An exact copy is all that is wanted: the lines from the one with "List similar Ebay® items ending soon" through the end of the listing below, both included, minus any pictures.

►

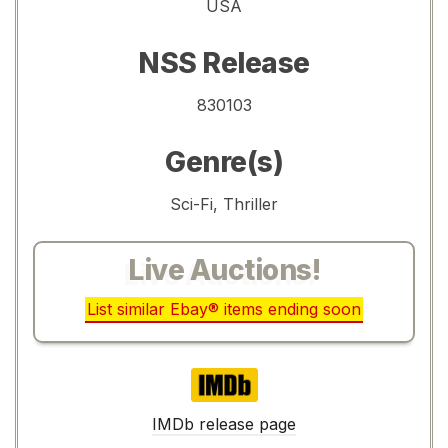
USA
NSS Release
830103
Genre(s)
Sci-Fi, Thriller
Live Auctions!
List similar Ebay® items ending soon
IMDb
IMDb release page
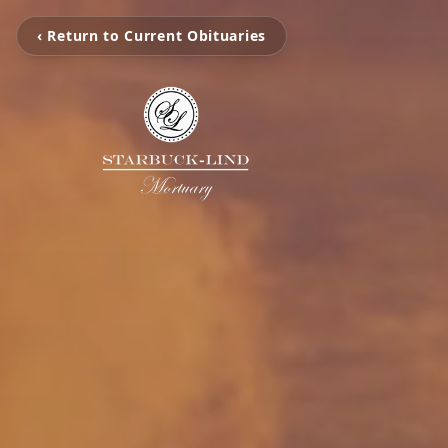
‹ Return to Current Obituaries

◄

SOLVED PROBLEM:
List similar Ebay® items ending soon
IMDb
IMDb release page
‹ Return to Current Obituaries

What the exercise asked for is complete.